Doctor issues apology, indicates he plans to keep his job

A Mitchell surgeon is indicating he will keep his job following controversial statements that he is now apologizing for. In a letter to the editor published on Page 4 of this edition, Jerome K. Howe offered an apology for "language which was inap...

A Mitchell surgeon is indicating he will keep his job following controversial statements that he is now apologizing for.

In a letter to the editor published on Page 4 of this edition, Jerome K. Howe offered an apology for "language which was inappropriate." He also wrote that he "will be out of the office for a while" but is "committed to continuing the practice of medicine in Mitchell at Avera Mitchell Surgical."

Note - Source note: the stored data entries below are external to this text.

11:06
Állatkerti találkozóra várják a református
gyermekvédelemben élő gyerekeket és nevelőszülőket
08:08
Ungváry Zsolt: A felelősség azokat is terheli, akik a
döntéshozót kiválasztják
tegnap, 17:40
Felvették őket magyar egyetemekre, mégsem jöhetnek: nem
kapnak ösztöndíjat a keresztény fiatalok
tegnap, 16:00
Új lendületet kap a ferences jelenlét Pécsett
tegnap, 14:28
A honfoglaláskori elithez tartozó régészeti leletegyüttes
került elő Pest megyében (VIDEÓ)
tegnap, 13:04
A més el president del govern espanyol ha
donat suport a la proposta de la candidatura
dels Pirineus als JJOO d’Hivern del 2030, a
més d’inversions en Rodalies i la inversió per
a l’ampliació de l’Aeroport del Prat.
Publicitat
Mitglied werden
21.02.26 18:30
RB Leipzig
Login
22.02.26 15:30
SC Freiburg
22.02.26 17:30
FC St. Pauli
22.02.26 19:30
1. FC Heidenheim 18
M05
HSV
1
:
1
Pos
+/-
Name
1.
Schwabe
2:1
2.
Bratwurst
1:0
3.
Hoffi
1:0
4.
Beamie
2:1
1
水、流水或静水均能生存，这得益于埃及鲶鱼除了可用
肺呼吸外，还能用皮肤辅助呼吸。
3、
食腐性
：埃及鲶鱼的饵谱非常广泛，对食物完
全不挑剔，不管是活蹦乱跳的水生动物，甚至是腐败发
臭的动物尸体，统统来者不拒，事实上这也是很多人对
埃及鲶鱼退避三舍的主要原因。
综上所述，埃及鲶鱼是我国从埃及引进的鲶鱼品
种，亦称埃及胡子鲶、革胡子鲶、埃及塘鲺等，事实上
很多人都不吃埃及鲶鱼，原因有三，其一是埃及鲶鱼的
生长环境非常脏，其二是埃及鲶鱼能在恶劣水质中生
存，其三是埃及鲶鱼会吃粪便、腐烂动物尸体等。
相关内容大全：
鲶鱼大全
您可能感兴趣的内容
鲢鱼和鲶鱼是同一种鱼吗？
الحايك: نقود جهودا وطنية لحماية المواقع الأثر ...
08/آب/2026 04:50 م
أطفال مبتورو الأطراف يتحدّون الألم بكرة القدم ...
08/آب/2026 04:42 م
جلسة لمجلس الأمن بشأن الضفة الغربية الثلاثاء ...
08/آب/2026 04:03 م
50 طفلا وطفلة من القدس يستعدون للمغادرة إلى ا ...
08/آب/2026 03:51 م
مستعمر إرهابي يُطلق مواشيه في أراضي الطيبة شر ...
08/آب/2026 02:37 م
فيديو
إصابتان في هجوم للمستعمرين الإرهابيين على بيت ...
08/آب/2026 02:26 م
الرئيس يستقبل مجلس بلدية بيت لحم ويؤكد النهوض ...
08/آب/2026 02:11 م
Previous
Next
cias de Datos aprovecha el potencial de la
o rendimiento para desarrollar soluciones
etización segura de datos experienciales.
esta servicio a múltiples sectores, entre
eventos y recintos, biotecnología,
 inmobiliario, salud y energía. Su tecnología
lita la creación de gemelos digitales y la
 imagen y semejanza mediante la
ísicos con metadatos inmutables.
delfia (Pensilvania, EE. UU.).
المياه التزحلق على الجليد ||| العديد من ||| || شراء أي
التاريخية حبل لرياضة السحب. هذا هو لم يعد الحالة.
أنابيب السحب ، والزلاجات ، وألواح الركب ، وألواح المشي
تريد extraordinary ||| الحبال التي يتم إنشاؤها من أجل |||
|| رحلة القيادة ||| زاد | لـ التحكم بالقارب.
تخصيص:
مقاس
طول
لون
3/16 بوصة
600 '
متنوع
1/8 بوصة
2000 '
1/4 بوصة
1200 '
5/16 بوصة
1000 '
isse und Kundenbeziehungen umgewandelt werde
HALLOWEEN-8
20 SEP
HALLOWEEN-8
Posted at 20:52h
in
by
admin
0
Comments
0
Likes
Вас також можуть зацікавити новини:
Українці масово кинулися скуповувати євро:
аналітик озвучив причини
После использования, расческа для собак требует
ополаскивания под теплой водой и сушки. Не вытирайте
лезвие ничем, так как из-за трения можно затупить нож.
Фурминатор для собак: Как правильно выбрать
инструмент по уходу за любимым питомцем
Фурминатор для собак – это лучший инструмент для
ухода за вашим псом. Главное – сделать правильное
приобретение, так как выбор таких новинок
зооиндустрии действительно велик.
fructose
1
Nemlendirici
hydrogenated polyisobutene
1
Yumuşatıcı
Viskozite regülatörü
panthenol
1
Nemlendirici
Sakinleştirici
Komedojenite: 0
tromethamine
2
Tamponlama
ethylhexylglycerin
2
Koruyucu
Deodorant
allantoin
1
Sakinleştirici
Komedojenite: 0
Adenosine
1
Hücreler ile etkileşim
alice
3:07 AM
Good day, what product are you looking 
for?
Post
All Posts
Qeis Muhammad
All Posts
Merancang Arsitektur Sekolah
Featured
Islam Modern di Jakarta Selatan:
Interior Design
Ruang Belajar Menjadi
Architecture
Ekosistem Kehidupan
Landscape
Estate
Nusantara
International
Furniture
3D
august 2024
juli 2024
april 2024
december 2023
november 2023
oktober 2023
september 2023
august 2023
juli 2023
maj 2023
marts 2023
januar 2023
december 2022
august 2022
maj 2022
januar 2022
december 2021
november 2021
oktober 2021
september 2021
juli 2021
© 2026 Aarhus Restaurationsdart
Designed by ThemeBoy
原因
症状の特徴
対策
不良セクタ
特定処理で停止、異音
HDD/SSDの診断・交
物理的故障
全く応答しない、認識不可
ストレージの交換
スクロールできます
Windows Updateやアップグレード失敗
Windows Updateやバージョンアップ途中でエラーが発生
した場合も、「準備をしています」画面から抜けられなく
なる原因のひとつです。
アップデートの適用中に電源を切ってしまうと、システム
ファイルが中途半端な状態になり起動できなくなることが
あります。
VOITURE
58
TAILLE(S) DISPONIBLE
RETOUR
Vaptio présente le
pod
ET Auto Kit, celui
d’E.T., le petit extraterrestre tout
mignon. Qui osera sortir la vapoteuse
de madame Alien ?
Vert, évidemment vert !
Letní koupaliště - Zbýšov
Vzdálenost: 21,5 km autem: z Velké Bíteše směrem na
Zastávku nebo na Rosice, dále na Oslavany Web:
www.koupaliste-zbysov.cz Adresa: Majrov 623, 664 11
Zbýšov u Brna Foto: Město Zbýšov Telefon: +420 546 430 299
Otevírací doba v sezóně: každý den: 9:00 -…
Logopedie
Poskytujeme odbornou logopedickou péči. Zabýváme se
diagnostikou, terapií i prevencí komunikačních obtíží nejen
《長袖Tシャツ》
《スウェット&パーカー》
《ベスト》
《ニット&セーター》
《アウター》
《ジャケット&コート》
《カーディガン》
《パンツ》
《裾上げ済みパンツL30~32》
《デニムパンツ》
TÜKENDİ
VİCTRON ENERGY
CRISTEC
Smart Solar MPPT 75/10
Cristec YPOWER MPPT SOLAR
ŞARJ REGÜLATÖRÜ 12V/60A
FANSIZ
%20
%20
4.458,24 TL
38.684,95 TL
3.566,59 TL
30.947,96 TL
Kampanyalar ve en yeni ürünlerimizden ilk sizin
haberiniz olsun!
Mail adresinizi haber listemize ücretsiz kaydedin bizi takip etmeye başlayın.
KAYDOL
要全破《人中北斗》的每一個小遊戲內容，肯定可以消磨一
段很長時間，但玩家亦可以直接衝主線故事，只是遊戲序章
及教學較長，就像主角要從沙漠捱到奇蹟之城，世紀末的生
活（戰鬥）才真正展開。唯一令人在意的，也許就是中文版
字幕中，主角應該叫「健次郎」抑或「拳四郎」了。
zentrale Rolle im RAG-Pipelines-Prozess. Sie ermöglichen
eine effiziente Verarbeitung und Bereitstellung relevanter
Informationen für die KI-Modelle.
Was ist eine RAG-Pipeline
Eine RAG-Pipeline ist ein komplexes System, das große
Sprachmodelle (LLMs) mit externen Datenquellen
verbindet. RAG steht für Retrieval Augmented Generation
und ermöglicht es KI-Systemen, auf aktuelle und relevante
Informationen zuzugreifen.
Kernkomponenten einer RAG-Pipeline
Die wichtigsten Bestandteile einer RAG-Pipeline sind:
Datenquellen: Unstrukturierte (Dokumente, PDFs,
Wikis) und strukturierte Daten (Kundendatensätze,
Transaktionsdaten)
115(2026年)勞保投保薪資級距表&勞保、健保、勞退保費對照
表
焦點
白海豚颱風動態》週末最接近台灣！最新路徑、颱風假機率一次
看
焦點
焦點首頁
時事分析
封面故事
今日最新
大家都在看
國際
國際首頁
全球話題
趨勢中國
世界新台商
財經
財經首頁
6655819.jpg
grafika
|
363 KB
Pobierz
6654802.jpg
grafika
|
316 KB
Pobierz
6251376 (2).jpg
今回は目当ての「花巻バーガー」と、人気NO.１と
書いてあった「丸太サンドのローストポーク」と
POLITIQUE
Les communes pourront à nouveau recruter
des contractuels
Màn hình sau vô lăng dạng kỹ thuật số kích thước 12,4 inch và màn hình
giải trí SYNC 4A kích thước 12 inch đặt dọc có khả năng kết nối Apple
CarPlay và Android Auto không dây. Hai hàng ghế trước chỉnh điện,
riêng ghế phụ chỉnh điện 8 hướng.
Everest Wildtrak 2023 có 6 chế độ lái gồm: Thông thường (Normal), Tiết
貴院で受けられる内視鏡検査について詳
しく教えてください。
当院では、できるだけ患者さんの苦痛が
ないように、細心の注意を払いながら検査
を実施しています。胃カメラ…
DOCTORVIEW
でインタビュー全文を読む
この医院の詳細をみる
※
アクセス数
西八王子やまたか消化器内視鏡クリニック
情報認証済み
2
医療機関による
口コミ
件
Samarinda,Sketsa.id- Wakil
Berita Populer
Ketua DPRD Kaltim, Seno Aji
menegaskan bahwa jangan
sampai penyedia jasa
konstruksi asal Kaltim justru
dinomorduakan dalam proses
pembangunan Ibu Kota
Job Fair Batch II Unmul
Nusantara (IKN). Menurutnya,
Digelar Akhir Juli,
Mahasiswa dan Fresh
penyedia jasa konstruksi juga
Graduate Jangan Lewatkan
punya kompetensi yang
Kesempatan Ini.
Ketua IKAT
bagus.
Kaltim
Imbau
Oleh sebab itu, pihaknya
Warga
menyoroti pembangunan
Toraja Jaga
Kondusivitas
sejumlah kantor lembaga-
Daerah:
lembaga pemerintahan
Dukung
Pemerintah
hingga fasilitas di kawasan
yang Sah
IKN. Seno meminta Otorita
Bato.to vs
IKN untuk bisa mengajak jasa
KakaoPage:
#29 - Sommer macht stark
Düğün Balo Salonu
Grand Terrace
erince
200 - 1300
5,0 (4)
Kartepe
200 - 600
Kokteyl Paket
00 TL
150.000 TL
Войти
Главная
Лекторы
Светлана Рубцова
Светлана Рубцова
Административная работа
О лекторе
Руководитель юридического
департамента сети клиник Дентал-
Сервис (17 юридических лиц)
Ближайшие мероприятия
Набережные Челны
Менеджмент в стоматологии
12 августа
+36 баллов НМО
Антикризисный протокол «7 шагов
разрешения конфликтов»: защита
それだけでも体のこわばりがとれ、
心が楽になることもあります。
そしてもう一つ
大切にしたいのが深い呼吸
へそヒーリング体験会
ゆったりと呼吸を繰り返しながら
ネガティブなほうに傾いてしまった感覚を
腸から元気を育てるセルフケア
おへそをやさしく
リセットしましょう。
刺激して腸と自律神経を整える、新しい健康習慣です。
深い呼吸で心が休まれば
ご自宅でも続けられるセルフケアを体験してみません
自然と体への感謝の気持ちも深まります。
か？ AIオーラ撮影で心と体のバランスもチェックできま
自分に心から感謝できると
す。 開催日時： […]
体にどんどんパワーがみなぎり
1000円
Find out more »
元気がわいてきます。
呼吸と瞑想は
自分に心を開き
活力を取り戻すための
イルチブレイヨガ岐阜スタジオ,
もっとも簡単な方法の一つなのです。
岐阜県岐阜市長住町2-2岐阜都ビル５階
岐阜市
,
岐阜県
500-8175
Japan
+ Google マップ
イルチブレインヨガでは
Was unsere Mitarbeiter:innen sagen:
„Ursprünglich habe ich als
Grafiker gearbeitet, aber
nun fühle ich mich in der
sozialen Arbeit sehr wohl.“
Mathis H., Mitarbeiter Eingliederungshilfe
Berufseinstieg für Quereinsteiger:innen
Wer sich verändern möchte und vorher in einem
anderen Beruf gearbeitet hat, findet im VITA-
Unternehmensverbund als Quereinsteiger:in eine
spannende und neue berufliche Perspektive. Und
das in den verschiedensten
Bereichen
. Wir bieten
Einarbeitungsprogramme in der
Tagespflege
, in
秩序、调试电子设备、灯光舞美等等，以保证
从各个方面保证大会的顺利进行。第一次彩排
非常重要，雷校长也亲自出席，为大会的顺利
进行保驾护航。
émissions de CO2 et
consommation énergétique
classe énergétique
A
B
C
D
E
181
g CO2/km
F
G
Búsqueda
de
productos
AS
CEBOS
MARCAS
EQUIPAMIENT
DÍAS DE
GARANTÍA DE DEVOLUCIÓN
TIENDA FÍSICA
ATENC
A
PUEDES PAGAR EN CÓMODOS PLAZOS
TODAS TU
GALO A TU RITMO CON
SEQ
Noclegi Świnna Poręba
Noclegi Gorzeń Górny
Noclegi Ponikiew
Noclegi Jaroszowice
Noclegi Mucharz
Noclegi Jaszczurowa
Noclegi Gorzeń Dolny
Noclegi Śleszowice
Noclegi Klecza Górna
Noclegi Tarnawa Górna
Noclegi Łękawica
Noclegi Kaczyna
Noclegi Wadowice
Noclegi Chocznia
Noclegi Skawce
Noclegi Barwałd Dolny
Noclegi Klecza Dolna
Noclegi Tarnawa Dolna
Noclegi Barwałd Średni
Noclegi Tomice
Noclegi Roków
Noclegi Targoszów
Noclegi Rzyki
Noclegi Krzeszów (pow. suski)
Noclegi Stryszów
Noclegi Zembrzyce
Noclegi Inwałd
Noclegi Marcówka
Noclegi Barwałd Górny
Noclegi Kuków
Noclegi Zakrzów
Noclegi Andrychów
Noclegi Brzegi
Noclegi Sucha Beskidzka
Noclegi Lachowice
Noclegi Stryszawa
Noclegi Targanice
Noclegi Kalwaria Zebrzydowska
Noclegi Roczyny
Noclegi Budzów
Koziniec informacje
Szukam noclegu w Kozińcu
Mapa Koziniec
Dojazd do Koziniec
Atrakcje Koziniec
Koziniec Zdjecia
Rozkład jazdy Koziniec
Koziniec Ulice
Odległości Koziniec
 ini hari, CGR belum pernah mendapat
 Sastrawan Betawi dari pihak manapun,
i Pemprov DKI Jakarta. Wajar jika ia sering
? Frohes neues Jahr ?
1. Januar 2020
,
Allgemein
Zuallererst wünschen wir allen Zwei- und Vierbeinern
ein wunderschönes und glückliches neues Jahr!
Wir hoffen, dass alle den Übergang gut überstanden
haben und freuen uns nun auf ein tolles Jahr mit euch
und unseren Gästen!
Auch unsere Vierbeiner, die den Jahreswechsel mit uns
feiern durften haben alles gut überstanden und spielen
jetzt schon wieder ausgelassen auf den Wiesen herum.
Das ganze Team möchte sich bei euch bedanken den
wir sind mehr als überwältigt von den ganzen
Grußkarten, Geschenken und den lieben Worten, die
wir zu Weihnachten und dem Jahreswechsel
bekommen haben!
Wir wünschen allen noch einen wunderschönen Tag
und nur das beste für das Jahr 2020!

Trish Delaney, Avera's local vice president of marketing/fund development, said in a Wednesday interview that Avera has completed an investigation into Howe's conduct. She said employee confidentiality issues prevent her from divulging further details, and she would not say whether the temporary work absence that Howe referred to in his letter is voluntary or forced.

Delaney said earlier this week that Howe resigned his seat on Avera Queen of Peace's Board of Directors, but she did not know whether the resignation was voluntary or forced.

Meanwhile, a local prosecutor is still considering whether to charge Howe with a crime for allegedly threatening comments he made to Korrie Wenzel, the editor of The Daily Republic.


Howe called Wenzel at home the evening of March 6 to complain about an editorial Wenzel wrote for that morning's newspaper. The editorial questioned whether the local hospital's practice of recruiting physicians who are native to Mitchell is resulting in the best possible health care for Mitchell residents. The Daily Republic had reported in a prior news story that Howe's son was among a group of Mitchell natives returning home to practice medicine.

According to Wenzel, Howe berated him with profanity during the phone call and used a racial slur to describe physicians of Middle Eastern descent. Howe also said Wenzel was lucky The Daily Republic hadn't been "firebombed," according to Wenzel.

Howe came to Wenzel's office three days later and, after being told an audio recorder was in use, repeated the racial slur he had used on the phone. Howe, who is white, complained that the hiring of a white physician was likely to receive more scrutiny than the hiring of a "sand ni**er."

Howe demanded an apology for the editorial and, when Wenzel refused, Howe said "Anything other than that's war, and I've got the ammunition."

Local police investigated the allegedly threatening nature of Howe's comments and forwarded their findings to Davison County State's Attorney Pat Smith.

Smith, whose wife works for Avera, gave the file to Assistant State's Attorney Bob O'Keefe in order to avoid the appearance of a conflict of interest.

O'Keefe said Wednesday that he has not had time to decide whether charges will be filed against Howe. South Dakota Codified Law says it is a Class 1 misdemeanor for a person to use a telephone "with intent to threaten to inflict physical harm or injury to any person or property." The maximum penalty for a Class 1 misdemeanor is one year in a county jail and a $2,000 fine.

In Howe's letter to the editor, he said he used "language which was inappropriate" and asked forgiveness for "the language that was printed." He apologized to "family, friends, colleagues, my patients, the Sisters, board of directors, administration, employees of Avera Queen of Peace Hospital, the community, and to anyone else who feels involved." His use of the word "Sisters" was a reference to the Benedictine and Presentation Sisters, who sponsor the Avera health system as a Catholic health ministry.


Howe also wrote that he had looked forward to practicing with his son, but "now I am not sure I will have that opportunity."

Howe's son, Jarett, and Aaron Baas, the son of the late Mitchell physician Walter Baas, have committed to join Avera Mitchell Surgical. When Delaney was asked Wednesday about their status, she issued this statement:

"Both Dr. Baas and Dr. Howe have committed to return to Mitchell -- Dr. Baas in 2010 and Dr. Howe in 2011. They are, however, unsettled about the recent newspaper coverage, especially the editorial.

"We are working to assure them that Mitchell indeed has the qualities to provide an excellent home for their families and to provide a challenging and satisfying medical practice."

One of the questions posed in Wenzel's editorial was "When we succumb to a severe medical crisis, do we want the best possible doctor to treat us, or one who simply grew up down the street?" The editorial also said, "We were assured by a hospital spokesman that the 'best and the brightest' are considered, no matter where they are from. We believe them, and are pleased to hear that very often, the best and the brightest are hometown kids who have all sorts of options but choose to return to Mitchell."